Publicação: 05/09/2011 04:00
A disputa em torno da regulamentação da Emenda Contitucional 29, que trata de mais recursos para a saúde, trafega numa zona de sombra. Sabe-se que os políticos discutem se devem, e como, dar mais dinheiro para o setor. Só.
Falta esclarecer os detalhes mais importantes. O primeiro deles é quanta verba o Sistema Único de Saúde (SUS) demanda para funcionar bem. Ninguém diz. A EC 29 regulamentada terá resolvido os problemas de financiamento do SUS?
Provavelmente não. E a eventual Contribuição Social da Saúde (CSS), a substituta da finada Contribuição “Provisória” sobre Movimentação Financeira (CPMF)? Será que a arrecadação com o novo “imposto” maquinado pelo governo tapará o buraco?
Evidentemente não.
Falta um número preciso, mas é certo que com alíquota menor a CSS arrecadará menos que a CPMF trazia para os cofres do governo. E mesmo com a CPMF o serviço já sofria de fraqueza de recursos. É a simples aritmética.
Outra dúvida é se a verba da CSS será complementar ou substituirá o que hoje o governo coloca na saúde. Se for a segunda opção, a CSS terá servido não para vitaminar o setor, mas para o Planalto realocar dinheiro para outras coisas.
A CSS será apenas formalmente para a saúde. Na prática, ao liberar dinheiro que ia para a saúde, ajudará o governo no esforço fiscal ou servirá para outras despesas de custeio. Ou para outros investimentos.
Seria cruel. Inclusive porque a presidente da República diz que a nova verba para a saúde virá carimbada. Mas nada adianta carimbar se junto virá o descarimbamento de outras verbas.
A saúde lidera todas as pesquisas de demandas do eleitorado. Não discuto se o serviço é bom ou ruim. Há algum preconceito remanescente contra o SUS. Os levantamentos entre os usuários apontam avaliação bem acima do que na população em geral.
Quem usa o SUS tem sobre ele opinião bem melhor do que quem não usa.
Mas mesmo assim a saúde encabeça a ansiedade popular por um Estado mais eficiente. E aqui chegamos ao pulo do gato.
Todos os políticos querem ostentar no currículo terem feito algo pela saúde. Votada a regulamentação da EC 29, a Câmara dos Deputados e o Senado poderão dizer que fizeram a parte deles.
E se mais não ofereceram, foi porque o governo não pediu.
A saúde melhorará? Há controvérsias, mas se não melhorar, mesmo com verba adicional, a culpa já terá deixado de bater ponto nos salões verde e azul.
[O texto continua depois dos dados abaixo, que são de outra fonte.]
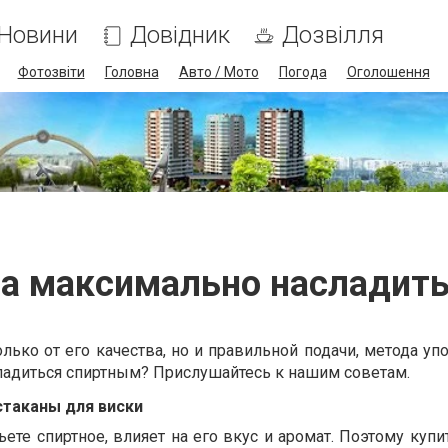
Новини
Довідник
Дозвілля
Фотозвіти
Головна
Авто / Мото
Погода
Оголошення
ба максимально насладить
олько от его качества, но и правильной подачи, метода уп
ладиться спиртным? Прислушайтесь к нашим советам.
стаканы для виски
ьете спиртное, влияет на его вкус и аромат. Поэтому купи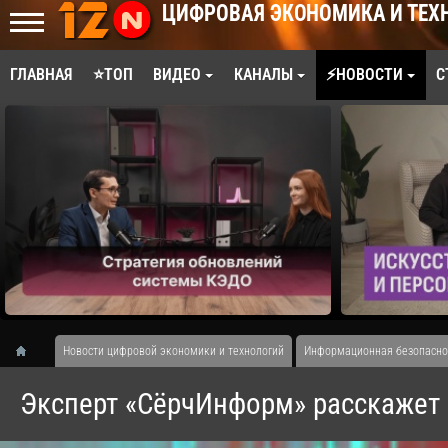
ЦИФРОВАЯ ЭКОНОМИКА И ТЕХ
ГЛАВНАЯ
⭐ТОП
ВИДЕО
КАНАЛЫ
⚡НОВОСТИ
С
Новости цифровой экономики и технологий
Информационная безопасно
Эксперт «СёрчИнформ» расскажет 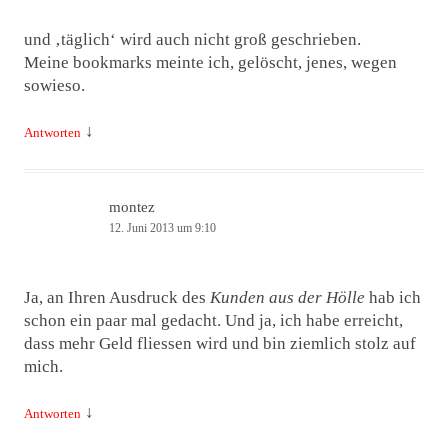
und ‚täglich‘ wird auch nicht groß geschrieben.
Meine bookmarks meinte ich, gelöscht, jenes, wegen
sowieso.
↓
Antworten
montez
12. Juni 2013 um 9:10
Ja, an Ihren Ausdruck des
Kunden aus der Hölle
hab ich
schon ein paar mal gedacht. Und ja, ich habe erreicht,
dass mehr Geld fliessen wird und bin ziemlich stolz auf
mich.
↓
Antworten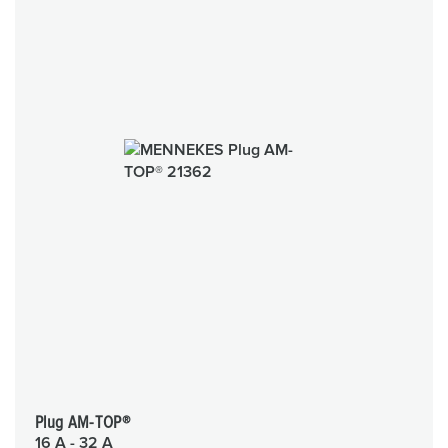
Plug AM-TOP®
16 A - 32 A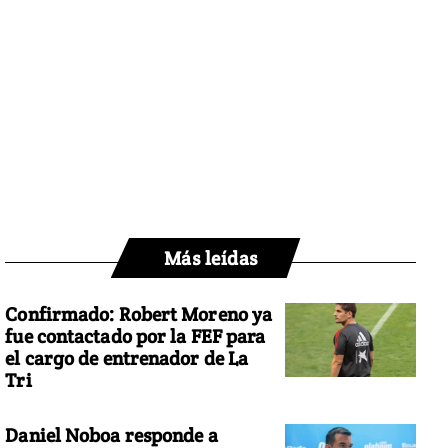
Más leídas
Confirmado: Robert Moreno ya
fue contactado por la FEF para
el cargo de entrenador de La
Tri
Daniel Noboa responde a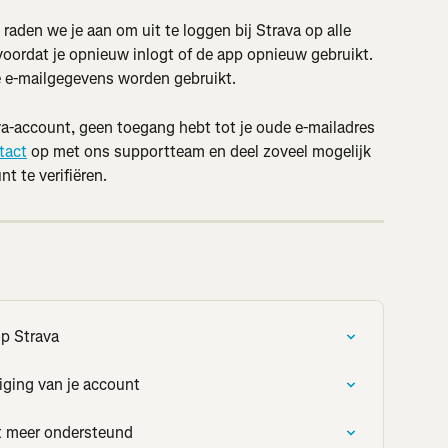
 raden we je aan om uit te loggen bij Strava op alle 
ordat je opnieuw inlogt of de app opnieuw gebruikt. 
we e-mailgegevens worden gebruikt.
va-account, geen toegang hebt tot je oude e-mailadres 
tact
 op met ons supportteam en deel zoveel mogelijk 
t te verifiëren.
p Strava
iging van je account
t meer ondersteund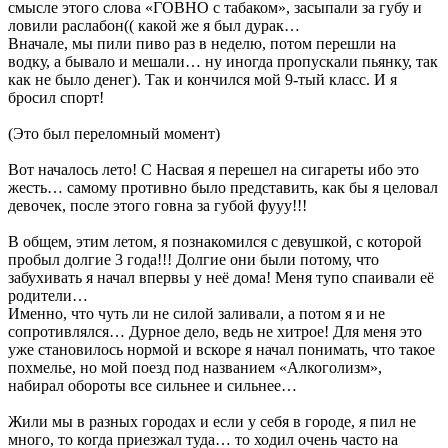
смысле этого слова «ГОВНО с табаком», засыпали за губу и
ловили раслабон(( какой же я был дурак…
Вначале, мы пили пиво раз в неделю, потом перешли на
водку, а бывало и мешали… ну иногда пропускали пьянку, так
как не было денег). Так и кончился мой 9-тый класс. И я
бросил спорт!
(Это был переломный момент)
Вот началось лето! С Насвая я перешел на сигареты ибо это
жесть… самому противно было представить, как бы я целовал
девочек, после этого говна за губой фууу!!!
В общем, этим летом, я познакомился с девушкой, с которой
пробыл долгие 3 года!!! Долгие они были потому, что
забухивать я начал впервы у неё дома! Меня тупо спаивали её
родители…
Именно, что чуть ли не силой заливали, а потом я и не
сопротивлялся… Дурное дело, ведь не хитрое! Для меня это
уже становилось нормой и вскоре я начал понимать, что такое
похмелье, но мой поезд под названием «Алкоголизм»,
набирал обороты все сильнее и сильнее…
Жили мы в разных городах и если у себя в городе, я пил не
много, то когда приезжал туда… то ходил очень часто на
O Parlamento, desta vez, não poderá ser responsabilizado.
Daí também por que o governo manobra contra aprovar a regulamentação da EC 29, e um dos expedientes é colocar na sala o bode da CSS. Claro que se colar, colou. Governo nenhum relama de arrecadar mais.
Mas com a introdução da CSS na pauta o governo reserva-se também um expediente para embolar o meio de campo, bagunçar a discussão, impedir que os deputados e senadores repassem o ônus político ao Planalto com tanta facilidade.
É, portanto, na essência, uma dança política. Para não ficar só na politicagem, o debate precisaria de mais transparência, de números mais honestos.
O brasileiro acostumou-se a ficar aninhado numa contradição insolúvel: pede ao Estado que assuma a responsabilidade por preencher as demandas da sociedade, mas não aceita que o mesmo Estado cobre da sociedade os impostos indispensáveis para tal.
Sobra então o teatro. E Brasília hoje em dia assiste ao teatro das “verbas para a saúde”. Seria apenas mais uma farsa política, não embutisse a crueldade de acenar com ilusões que amanhã se transformarão em decepções.